» **Problem details**:
Transcribe only part of the material below: the lines from the one containing "#### 9.3 如何利用社交媒体进行品牌推广？" through the one containing "#### 9.1 How to Improve User Retention Rate?", inclusive, exactly as written.

» **Entries provided**:
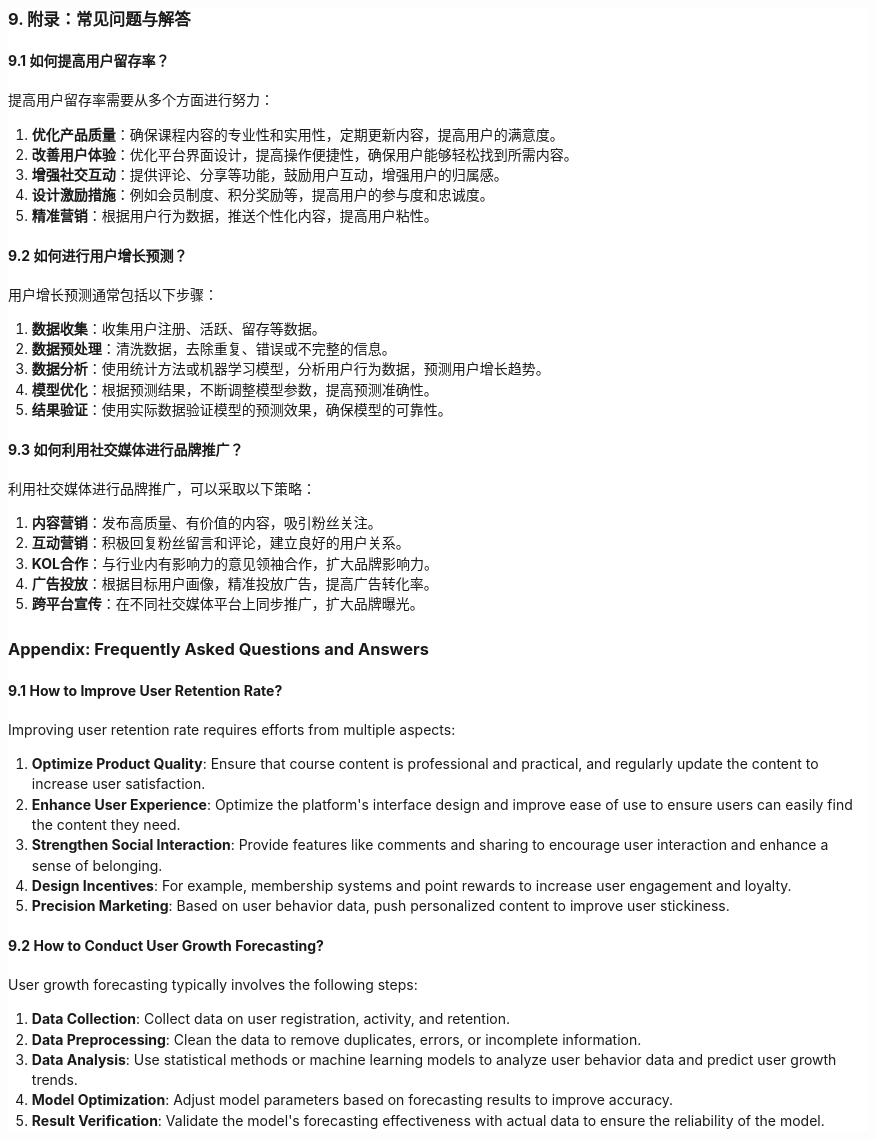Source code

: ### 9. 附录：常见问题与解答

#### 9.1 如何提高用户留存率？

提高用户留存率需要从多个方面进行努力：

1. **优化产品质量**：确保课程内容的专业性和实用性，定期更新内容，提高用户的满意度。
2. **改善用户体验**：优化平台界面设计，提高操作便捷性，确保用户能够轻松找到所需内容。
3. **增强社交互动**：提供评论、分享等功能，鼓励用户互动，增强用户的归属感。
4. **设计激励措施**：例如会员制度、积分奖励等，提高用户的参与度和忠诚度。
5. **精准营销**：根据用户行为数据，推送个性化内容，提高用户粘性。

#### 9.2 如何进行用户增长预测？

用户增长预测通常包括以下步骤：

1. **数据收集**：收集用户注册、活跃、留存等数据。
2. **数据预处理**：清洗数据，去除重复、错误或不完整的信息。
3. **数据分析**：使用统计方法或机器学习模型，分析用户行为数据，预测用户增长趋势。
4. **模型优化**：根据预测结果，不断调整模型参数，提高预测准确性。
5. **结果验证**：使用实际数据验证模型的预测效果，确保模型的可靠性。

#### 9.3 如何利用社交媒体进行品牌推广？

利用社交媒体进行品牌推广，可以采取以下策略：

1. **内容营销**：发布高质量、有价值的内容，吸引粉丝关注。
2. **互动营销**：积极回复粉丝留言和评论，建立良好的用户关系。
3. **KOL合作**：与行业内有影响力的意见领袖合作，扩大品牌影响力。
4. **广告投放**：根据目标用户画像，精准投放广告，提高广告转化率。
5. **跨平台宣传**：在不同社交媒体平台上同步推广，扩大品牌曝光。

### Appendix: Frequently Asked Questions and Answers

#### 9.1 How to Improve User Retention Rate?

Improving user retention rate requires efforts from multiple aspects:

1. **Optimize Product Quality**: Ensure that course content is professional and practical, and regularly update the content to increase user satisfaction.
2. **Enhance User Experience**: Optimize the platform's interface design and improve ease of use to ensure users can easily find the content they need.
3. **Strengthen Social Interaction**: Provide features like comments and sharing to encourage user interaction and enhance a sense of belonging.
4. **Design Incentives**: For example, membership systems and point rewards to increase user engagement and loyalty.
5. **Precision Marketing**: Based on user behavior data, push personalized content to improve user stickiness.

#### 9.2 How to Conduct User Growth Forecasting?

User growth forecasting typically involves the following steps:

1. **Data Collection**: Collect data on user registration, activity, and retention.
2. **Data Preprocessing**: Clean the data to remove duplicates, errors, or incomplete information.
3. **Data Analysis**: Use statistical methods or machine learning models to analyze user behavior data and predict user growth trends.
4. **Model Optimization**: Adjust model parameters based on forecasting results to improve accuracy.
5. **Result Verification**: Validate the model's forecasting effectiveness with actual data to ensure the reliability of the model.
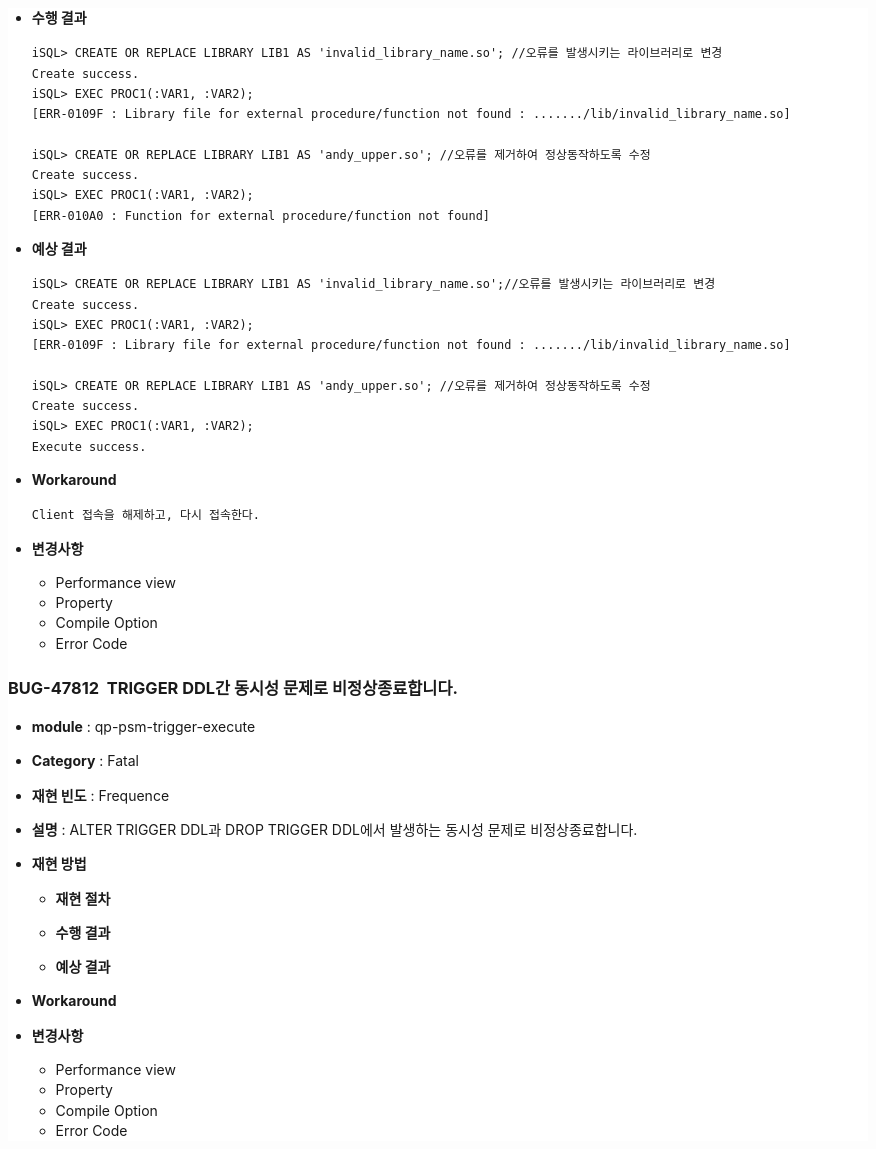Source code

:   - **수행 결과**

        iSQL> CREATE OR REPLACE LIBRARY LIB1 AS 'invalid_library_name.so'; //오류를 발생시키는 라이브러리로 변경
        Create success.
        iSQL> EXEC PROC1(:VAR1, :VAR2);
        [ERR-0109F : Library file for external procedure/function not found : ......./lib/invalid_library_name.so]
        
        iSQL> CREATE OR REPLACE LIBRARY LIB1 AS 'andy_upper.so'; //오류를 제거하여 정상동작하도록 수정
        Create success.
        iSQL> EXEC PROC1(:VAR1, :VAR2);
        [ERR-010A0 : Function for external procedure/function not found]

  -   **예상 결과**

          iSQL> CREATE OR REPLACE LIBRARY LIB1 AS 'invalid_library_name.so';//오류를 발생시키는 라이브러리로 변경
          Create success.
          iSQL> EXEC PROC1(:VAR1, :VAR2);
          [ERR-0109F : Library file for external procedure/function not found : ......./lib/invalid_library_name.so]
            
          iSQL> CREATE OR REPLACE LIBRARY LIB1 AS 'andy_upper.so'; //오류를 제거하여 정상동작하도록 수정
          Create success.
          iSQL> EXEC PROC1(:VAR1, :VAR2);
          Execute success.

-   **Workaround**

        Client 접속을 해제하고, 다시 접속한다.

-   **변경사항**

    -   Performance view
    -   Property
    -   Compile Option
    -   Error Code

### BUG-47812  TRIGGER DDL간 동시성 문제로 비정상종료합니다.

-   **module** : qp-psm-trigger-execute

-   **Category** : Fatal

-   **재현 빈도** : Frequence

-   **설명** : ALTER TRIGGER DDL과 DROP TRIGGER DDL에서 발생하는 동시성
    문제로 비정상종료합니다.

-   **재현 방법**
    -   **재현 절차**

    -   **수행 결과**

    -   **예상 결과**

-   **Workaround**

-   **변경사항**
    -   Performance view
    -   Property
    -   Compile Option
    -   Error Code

» **Output for this exercise**:
#### 9.3 如何利用社交媒体进行品牌推广？

利用社交媒体进行品牌推广，可以采取以下策略：

1. **内容营销**：发布高质量、有价值的内容，吸引粉丝关注。
2. **互动营销**：积极回复粉丝留言和评论，建立良好的用户关系。
3. **KOL合作**：与行业内有影响力的意见领袖合作，扩大品牌影响力。
4. **广告投放**：根据目标用户画像，精准投放广告，提高广告转化率。
5. **跨平台宣传**：在不同社交媒体平台上同步推广，扩大品牌曝光。

### Appendix: Frequently Asked Questions and Answers

#### 9.1 How to Improve User Retention Rate?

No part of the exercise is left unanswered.